On 1 March 1862 the Bergisch-Märkische Eisenbahn opened a stretch of track between Bochum and Mülheim an der Ruhr and put a station on it called Essen BM. That station, in the half-timbered building at the foot of today's Hachestrasse, became the ancestor of the modern Hauptbahnhof. But it was not actually the first railway station in Essen. Sixteen years earlier, in 1846, the Cologne-Minden Railway Company had opened Berge-Borbeck, and the year after that the much larger Essen CME station on the same Duisburg-Dortmund trunk line. Essen had two competing railway companies, two competing terminals, and a city that was about to outgrow both of them faster than anyone could rebuild. By 1897 the half-timbered original was already past saving.

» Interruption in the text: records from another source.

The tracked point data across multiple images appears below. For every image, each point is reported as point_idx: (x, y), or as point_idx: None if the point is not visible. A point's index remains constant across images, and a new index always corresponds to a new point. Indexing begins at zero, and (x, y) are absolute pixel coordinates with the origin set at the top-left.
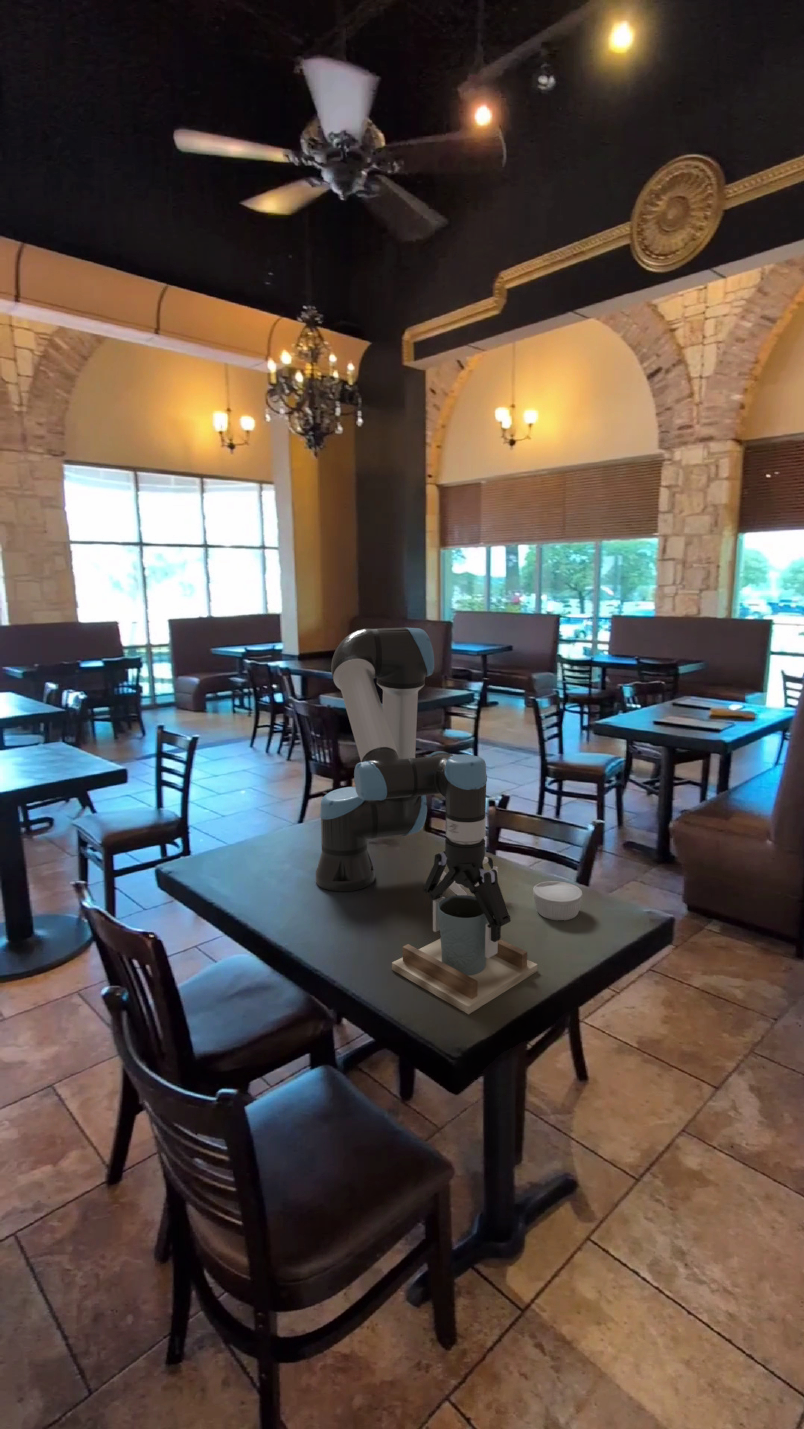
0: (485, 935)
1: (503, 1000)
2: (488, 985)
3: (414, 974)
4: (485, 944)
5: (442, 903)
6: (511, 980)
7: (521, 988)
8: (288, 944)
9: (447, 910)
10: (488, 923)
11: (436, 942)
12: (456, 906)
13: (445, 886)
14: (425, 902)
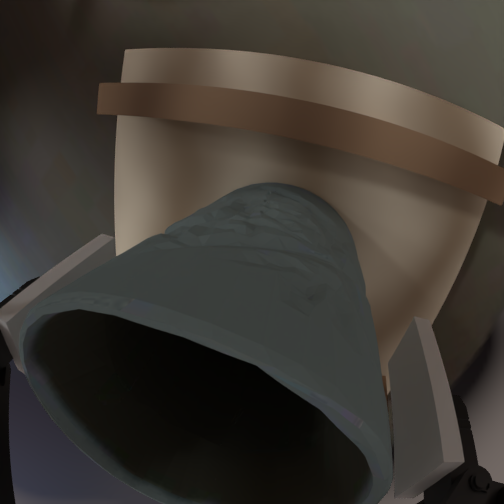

Between 1897 and 1905 the original Essen BM became Essen Hauptbahnhof, and Klingholz's new building rose in its place. The clock tower stood at the northwest corner with an illuminated dial. The waiting rooms were segregated by class: first and second class on red-brown and dark green tile, third and fourth on dark yellow brick, each according to what the railway thought they paid for. A two-span train shed by the August Klönne company of Dortmund covered the island platforms, 130 meters long and 10.7 meters high, hung from arch trusses on cast iron columns. The main hall had a square floor plan exactly 18.42 meters on a side. By December 1902 the station was finished. Behind everything was the iron skeleton, ready to absorb the slow downward pull of the mines.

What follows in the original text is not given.